### [Tarea pendiente 1]
Copia literalmente el tramo del texto sobre la comunicación política que va desde "La excesiva simplificación" hasta "en el hacha.".
### [Tarea pendiente 2]
Responde a estas preguntas sobre el texto sobre la comunicación política:
(a) ¿Qué cargo futuro se atribuye a Ursula von der Leyen?
(b) ¿De qué universidades es el primero de los dos estudios citados?
(c) ¿Qué frase escribe Papi en su novela?

#### Texto para analizar ####

La sección Materia de este diario citaba el pasado mes de febrero dos estudios —uno de las universidades de Princeton y Texas; otro de la Universidad de Ámsterdam y de Dublín— que, tras analizar una gran cantidad de discursos e intervenciones, concluyen que en Occidente la comunicación política pierde complejidad y profundidad analítica.
En una entrevista concedida esta semana a este periódico, la futura presidenta de la Comisión Europea, Ursula von der Leyen lamentaba en varios pasajes esta banalización. “Las respuestas simples no nos llevan a ningún sitio”; “tenemos muchos eslóganes en el debate europeo que inmediatamente impiden cualquier posibilidad real de diálogo”, afirmaba.
La excesiva simplificación borra los matices; sin matices crece la polarización; la polarización es caldo de cultivo de la animosidad; la animosidad es madre y padre de la violencia. Conviene no perder de vista esta correa de transmisión y quién es responsable de activarla.
El mundo es crecientemente complejo. Las interconexiones espoleadas por la globalización y el descomunal avance tecnológico crean una realidad de una complejidad nunca vista antes. Cabe sospechar que las soluciones se hallan en el conocimiento más que en el sentimiento; en la interlocución más que la confrontación; en las herramientas de precisión más que en el hacha.
Y sin embargo proliferan los profetas de las respuestas sencillas, los gurúes del hacha. “Necesitan un enemigo al día”, escribe Papi en su novela. ¿Les suena? No se fijen solo en Trump, miren en sus sociedades, hay muchos políticos que razonan así. Un día los enemigos son los extranjeros con diferente religión u color de piel; otro, serán una casta de privilegiados que ha leído mucho y pretende dar lecciones. Otro, quizá, el grupo al que pertenece usted". (Andrea Rizzi, La hoguera de la complejidad en El País).

#### Información ####

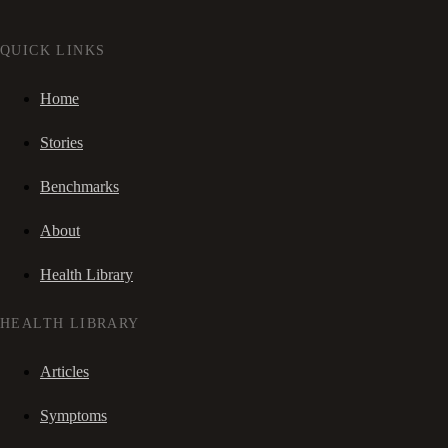
QUICK LINKS
Home
Stories
Benchmarks
About
Health Library
HEALTH LIBRARY
Articles
Symptoms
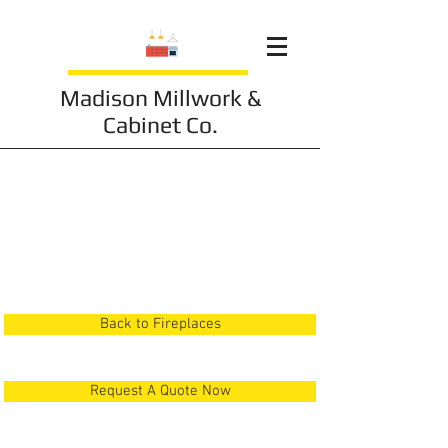
Madison Millwork &
Cabinet Co.
Fireplace 1
Back to Fireplaces
Request A Quote Now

####

### [Resultado 1]
La excesiva simplificación borra los matices; sin matices crece la polarización; la polarización es caldo de cultivo de la animosidad; la animosidad es madre y padre de la violencia. Conviene no perder de vista esta correa de transmisión y quién es responsable de activarla.
El mundo es crecientemente complejo. Las interconexiones espoleadas por la globalización y el descomunal avance tecnológico crean una realidad de una complejidad nunca vista antes. Cabe sospechar que las soluciones se hallan en el conocimiento más que en el sentimiento; en la interlocución más que la confrontación; en las herramientas de precisión más que en el hacha.

### [Resultado 2]
(a) Futura presidenta de la Comisión Europea.
(b) De las universidades de Princeton y Texas.
(c) "Necesitan un enemigo al día".